_Work to complete_: Your task is to copy the listing exactly, with the pictures left out.

═══ Data supplied

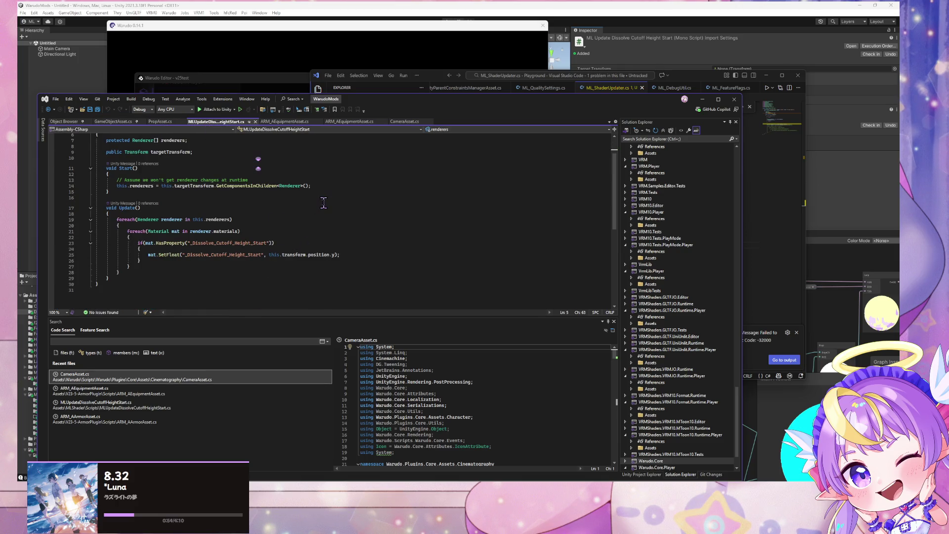
click(744, 213)
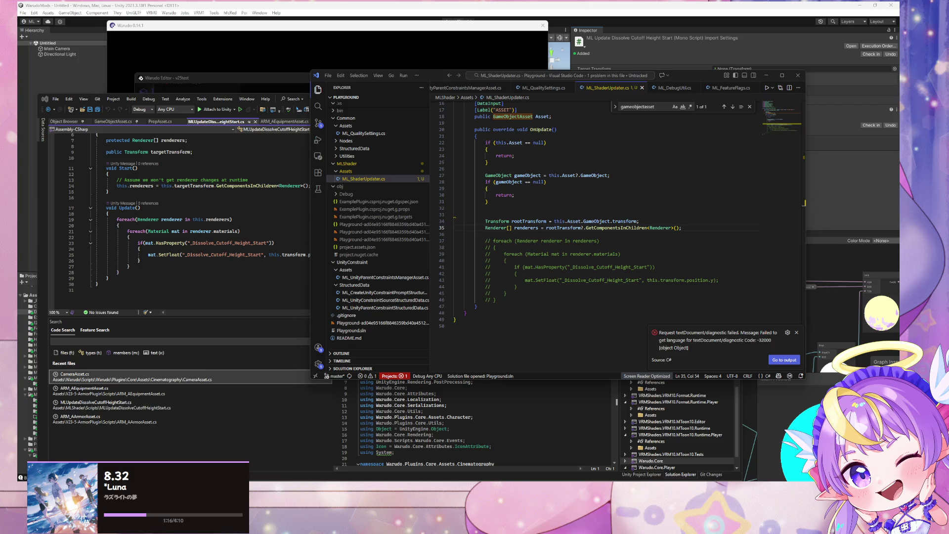
Step: Uncomment lines 37–46, the foreach loop setting _Dissolve_Cutoff_Height_Start on each material
click(586, 280)
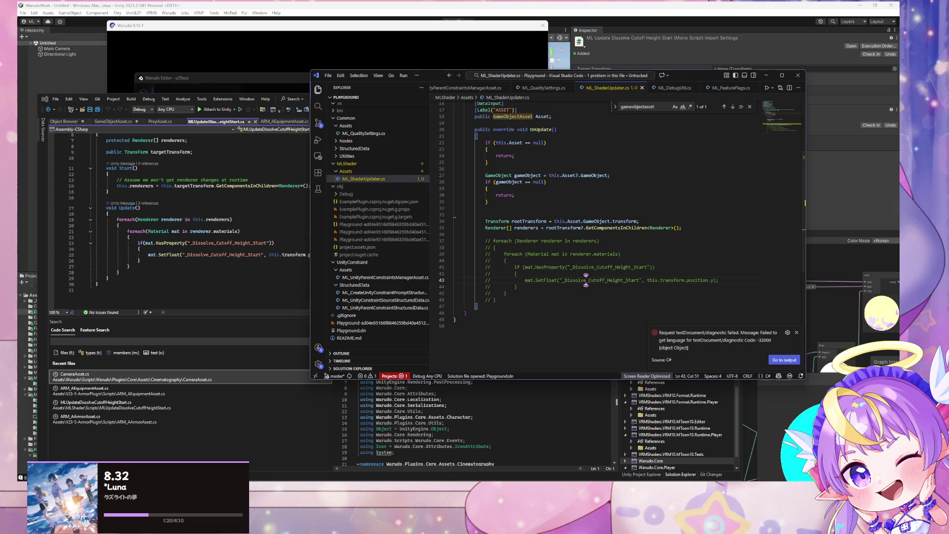
click(491, 227)
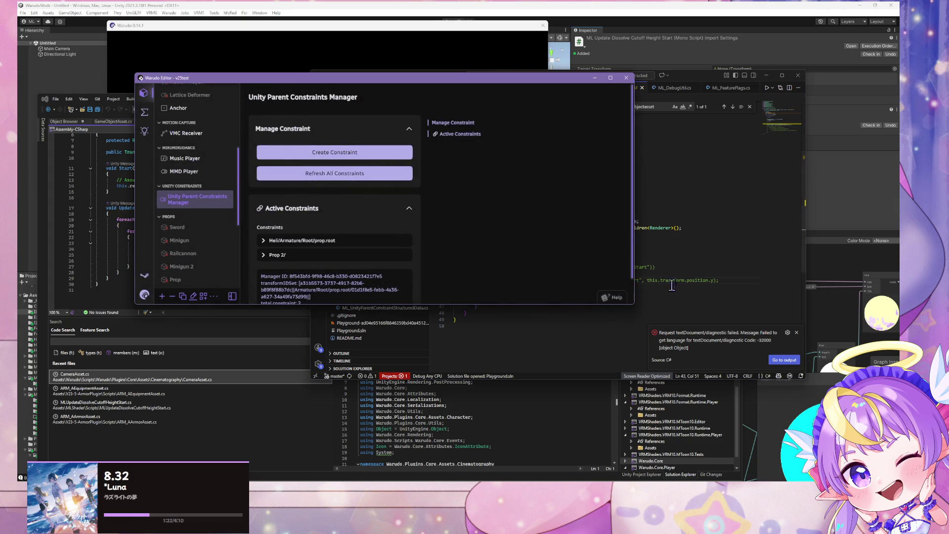
click(663, 280)
drag(507, 300, 424, 239)
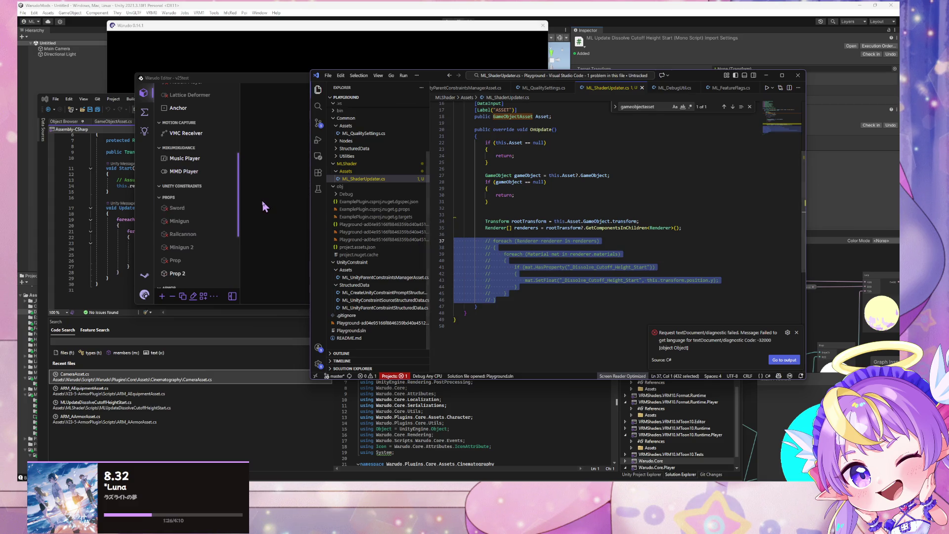
click(225, 198)
click(683, 262)
drag(505, 298, 439, 242)
key(ctrl+slash)
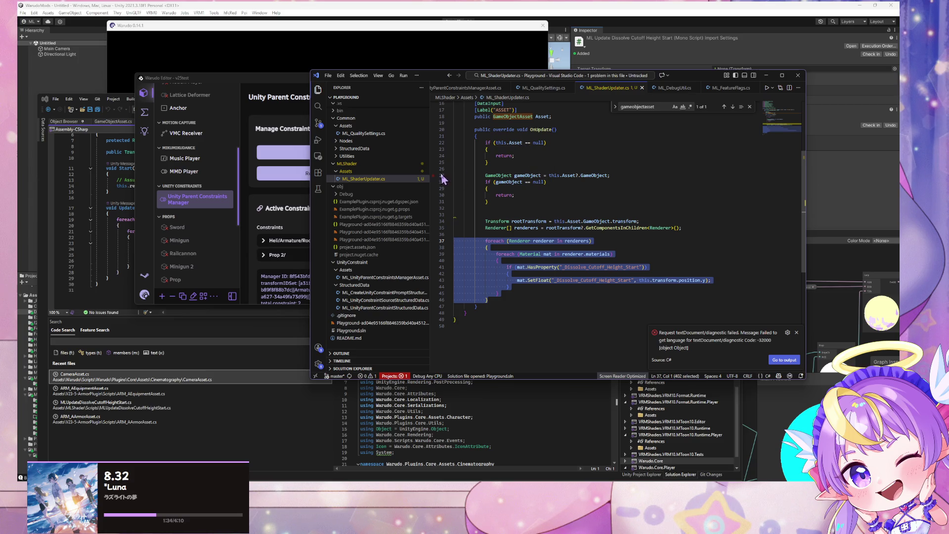
scroll(584, 206, up, 4)
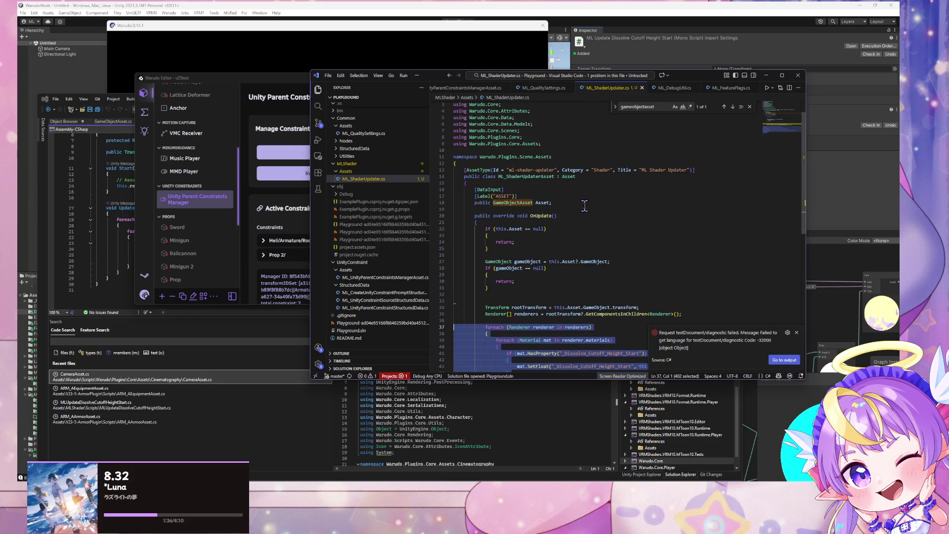
scroll(584, 205, down, 4)
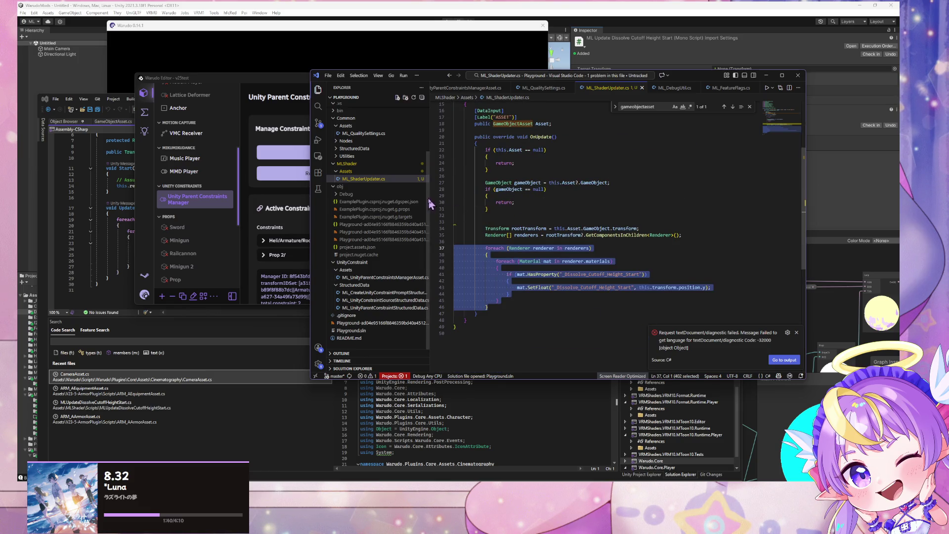
click(245, 209)
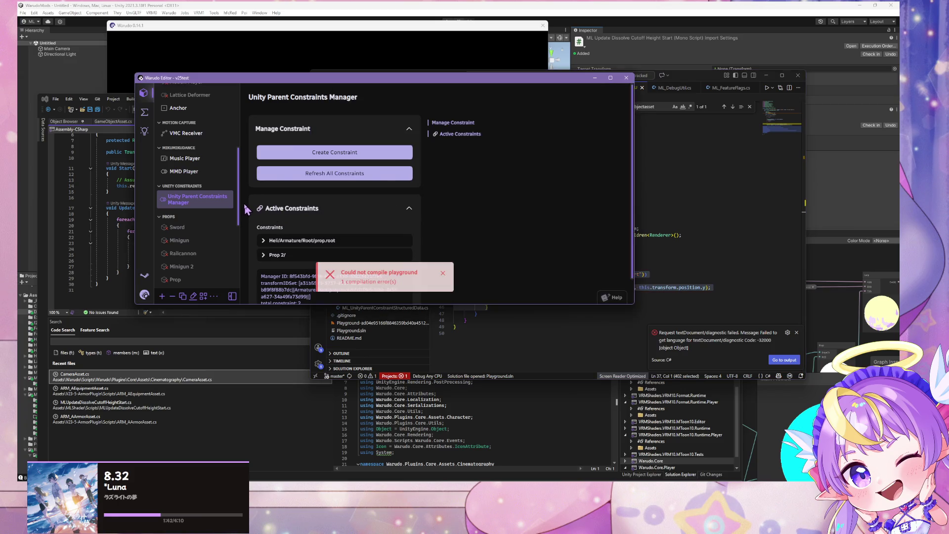
Step: Replace this.transform with rootTransform.position in the SetFloat call and save the script
click(403, 272)
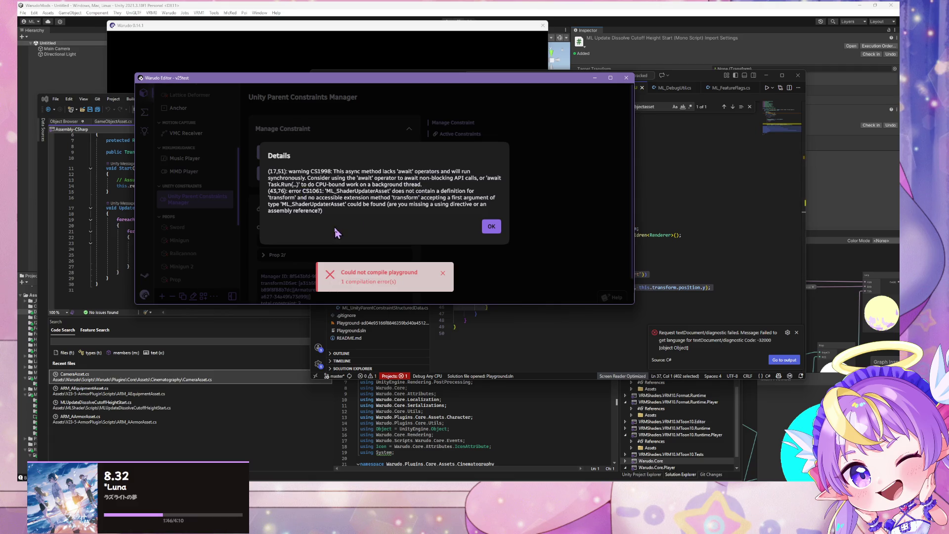
click(717, 264)
drag(677, 288, 640, 287)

══════

_Response to this exercise_:
click(744, 213)
Step: Uncomment lines 37–46, the foreach loop setting _Dissolve_Cutoff_Height_Start on each material
click(586, 280)
click(491, 227)
click(663, 280)
drag(507, 300, 424, 239)
click(225, 198)
click(683, 262)
drag(505, 298, 439, 242)
key(ctrl+slash)
scroll(584, 206, up, 4)
scroll(584, 205, down, 4)
click(245, 209)
Step: Replace this.transform with rootTransform.position in the SetFloat call and save the script
click(403, 272)
click(717, 264)
drag(677, 288, 640, 287)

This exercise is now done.